Tuesday, 07 February 2012 07:31 pm

Moon sends a bolt from blue

Posted by ann on Aug 30th, 2009 and filed under Travel. You can follow any responses to this entry through the RSS 2.0. You can leave a response or trackback to this entry from your site

30zzchandrayan
G.S. MUDUR

New Delhi, Aug. 29: India’s first moon mission ended prematurely today with engineers losing radio contact with Chandrayaan-1 after months of struggle to cling on to a troubled spacecraft threatening to slip beyond control.

The Indian Space Research Organisation lost contact with the Rs 380-crore spacecraft 10 months into its intended two-year mission that helped India gain experience in a deep space venture yet humbled Isro by its challenges.

The space agency said the Isro Deep Space Network station near Bangalore lost radio contact with Chandrayaan-1 abruptly at 1.30am on Saturday after receiving routine housekeeping telemetry signals from the spacecraft until 12.25am.

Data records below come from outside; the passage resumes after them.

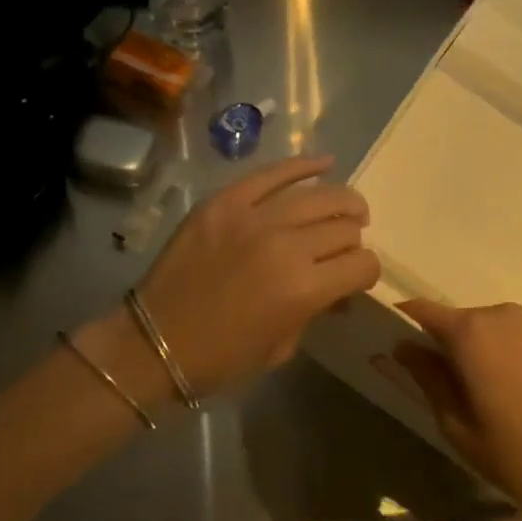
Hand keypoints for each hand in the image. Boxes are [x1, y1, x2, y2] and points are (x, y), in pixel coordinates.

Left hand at [130, 155, 379, 400]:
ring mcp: (253, 217)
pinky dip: (303, 165)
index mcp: (303, 290)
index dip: (368, 272)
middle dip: (354, 238)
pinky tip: (324, 162)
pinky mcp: (225, 201)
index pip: (362, 264)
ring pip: (318, 195)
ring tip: (348, 207)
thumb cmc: (220, 358)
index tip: (357, 276)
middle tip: (347, 245)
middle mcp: (286, 246)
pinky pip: (272, 173)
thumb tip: (337, 288)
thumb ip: (315, 310)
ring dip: (342, 201)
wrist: (153, 341)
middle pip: (343, 227)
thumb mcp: (282, 347)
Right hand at [394, 300, 521, 520]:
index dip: (407, 321)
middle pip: (463, 319)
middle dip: (452, 343)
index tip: (398, 339)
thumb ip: (427, 376)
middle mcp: (504, 314)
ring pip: (497, 327)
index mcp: (471, 332)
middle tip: (454, 384)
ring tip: (498, 391)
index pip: (423, 311)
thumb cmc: (515, 457)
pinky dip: (519, 352)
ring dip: (488, 347)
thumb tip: (404, 346)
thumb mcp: (456, 425)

During that hour, the spacecraft would have moved to the moon’s far side, and radio silence was expected, a senior official said. “We expected to pick up telemetry at 1.30am which never came,” the official said.

Engineers at the Deep Space Network today analysed the last sets of telemetry data from the spacecraft in an attempt to understand better what might have happened, but sources indicated that the spacecraft mission was over.

The trouble on the spacecraft began months ago with the high temperature and electromagnetic radiation levels at its 100km lunar orbit appearing to cause problems with components involved in power distribution, the sources said.

Isro has not specified when exactly the problems began, but in May this year the agency raised the orbit of Chandrayaan-1 to 200km above the lunar surface where the environment would be less severe than at 100km.

The agency revealed in July that a star sensor — an electronic eye that helps point the antenna and cameras in the right directions — had malfunctioned and a set of backup electromechanical sensors called gyroscopes had been activated.

“The last three months have been attempts at salvaging the mission,” a senior Isro engineer told The Telegraph over the phone. “We now have no contact — and thus no control over the spacecraft.”

Chandrayaan-1 had 10 scientific payloads designed to capture images of the lunar terrain at unprecedented detail, search for minerals and ice and assess the lunar environment for future missions.

Isro chairman Madhavan Nair had said last month that 90 per cent of the mission objectives had been completed. But two senior scientists who have been involved in analysing the data received from the spacecraft declined to comment after The Telegraph requested them to quantify how much of the task had been completed over the past 11 months. “Ask Isro,” a senior scientist in a European country said.

Even in its 200km orbit, the spacecraft is locked in lunar gravity and required thruster firings to stay in orbit. Without such firings, Chandrayaan-1’s orbit will decay over time and the spacecraft will crash on the moon, an engineer said. (See graphic)

“This mission has been a success,” said the engineer. “We put a spacecraft in lunar orbit in our very first attempt — spacecraft from other countries have missed the moon altogether. But we’ve also learnt lessons — we’ll need to use them for future missions.”